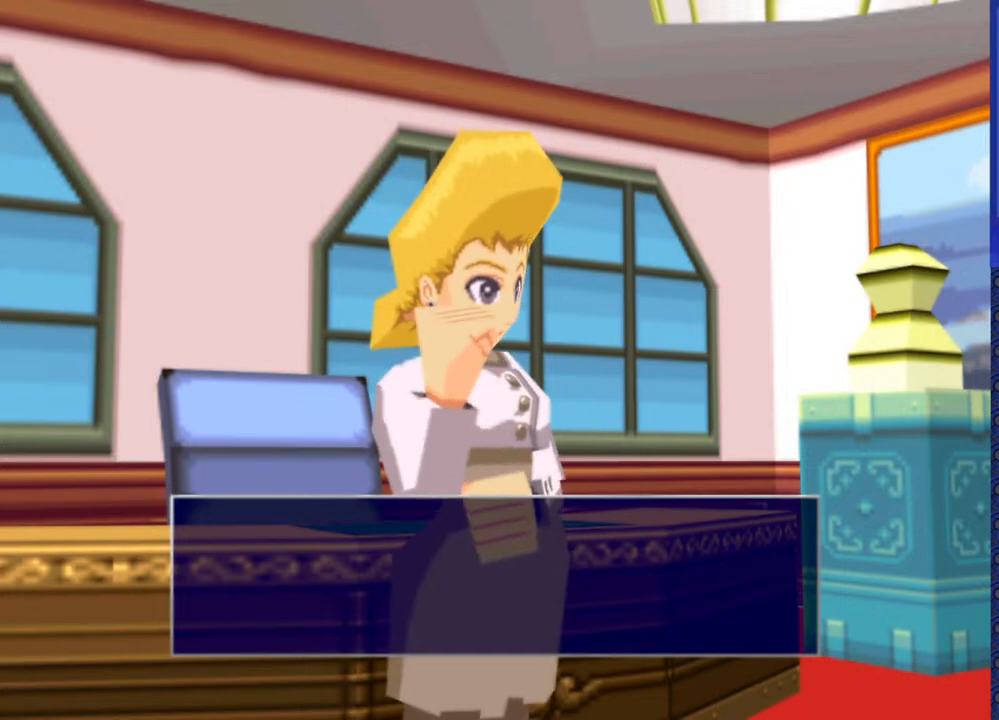
{"buttons": [], "events": [[50, "TRIANGLE", "down"], [117, "TRIANGLE", "up"]]}
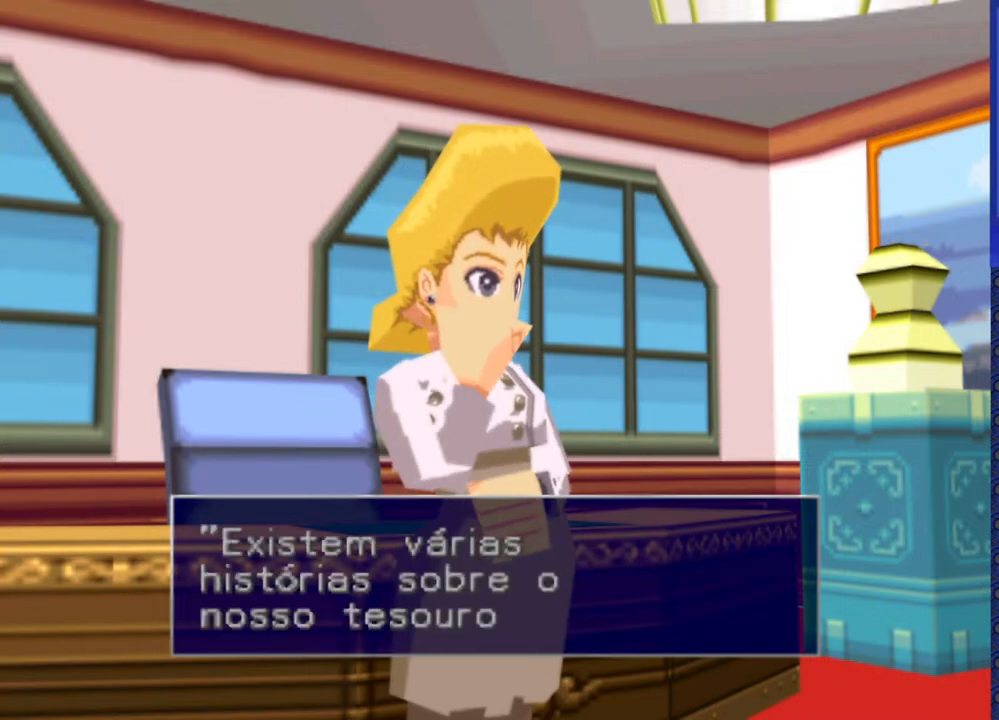
{"buttons": [], "events": []}
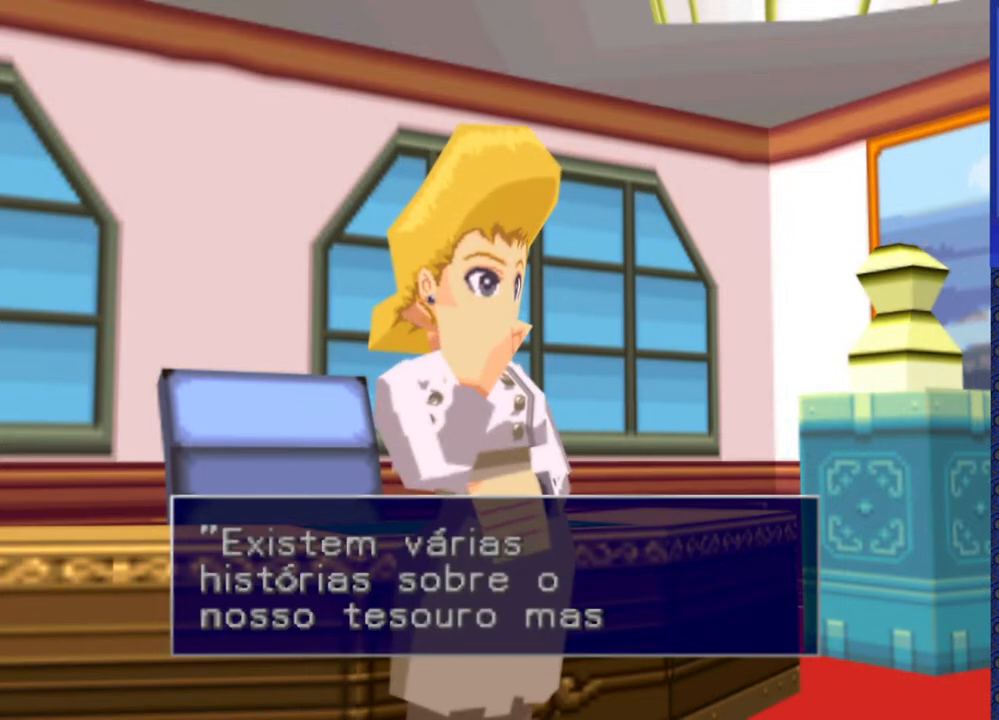
{"buttons": [], "events": []}
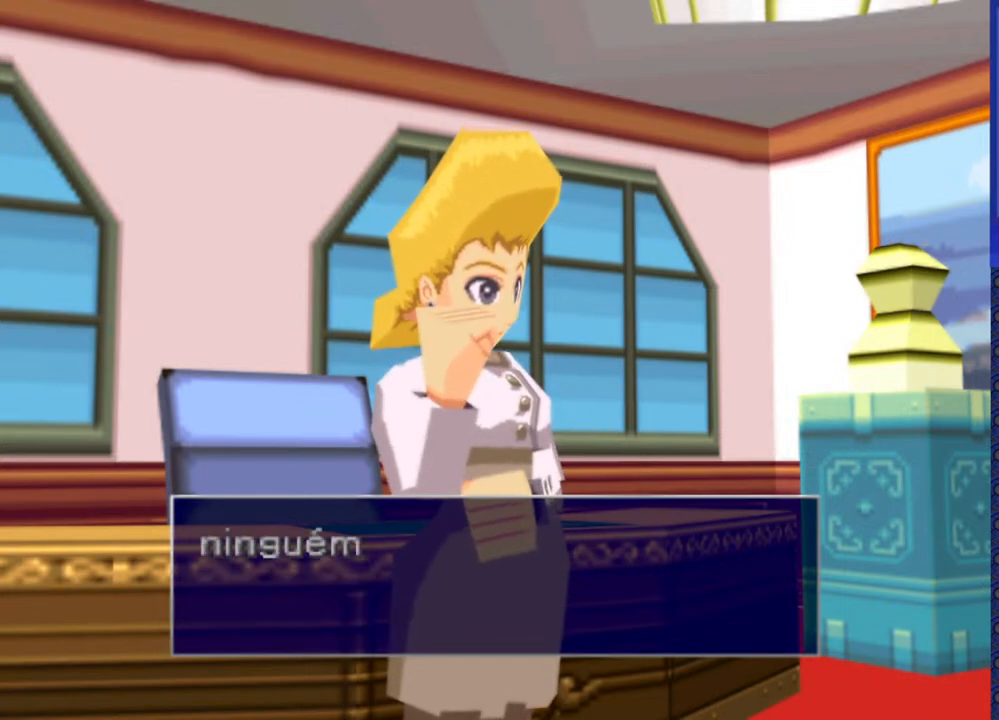
{"buttons": [], "events": [[233, "TRIANGLE", "down"], [350, "TRIANGLE", "up"]]}
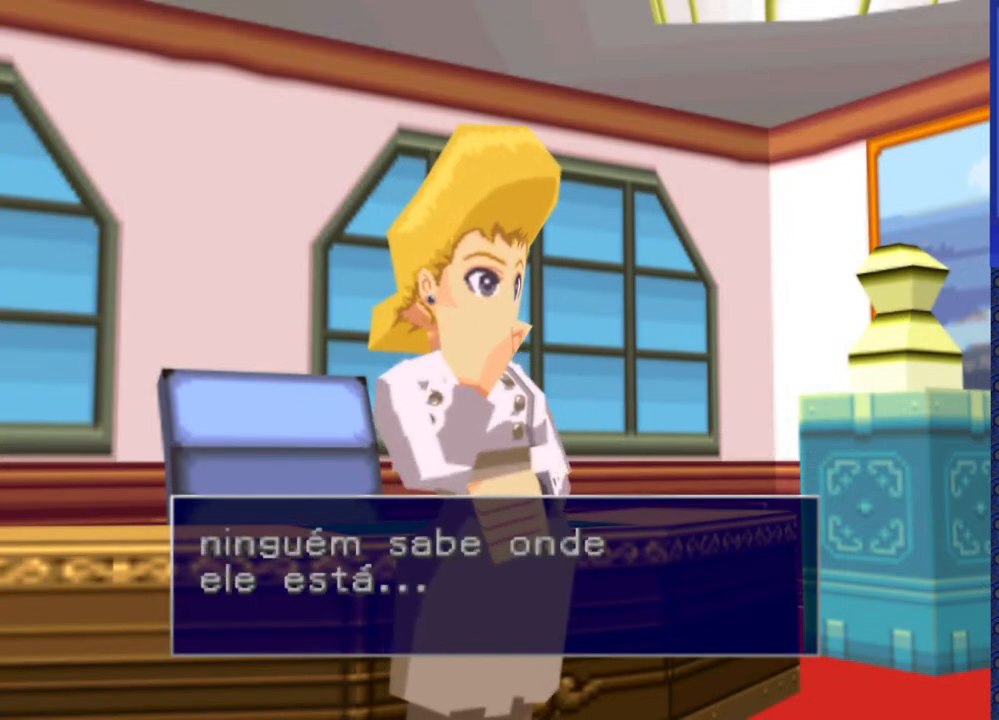
{"buttons": [], "events": []}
* * *
Write out every line above again exactly, with the pictures left out.

* _RESULT OF THIS EXERCISE_
{"buttons": [], "events": [[50, "TRIANGLE", "down"], [117, "TRIANGLE", "up"]]}
{"buttons": [], "events": []}
{"buttons": [], "events": []}
{"buttons": [], "events": [[233, "TRIANGLE", "down"], [350, "TRIANGLE", "up"]]}
{"buttons": [], "events": []}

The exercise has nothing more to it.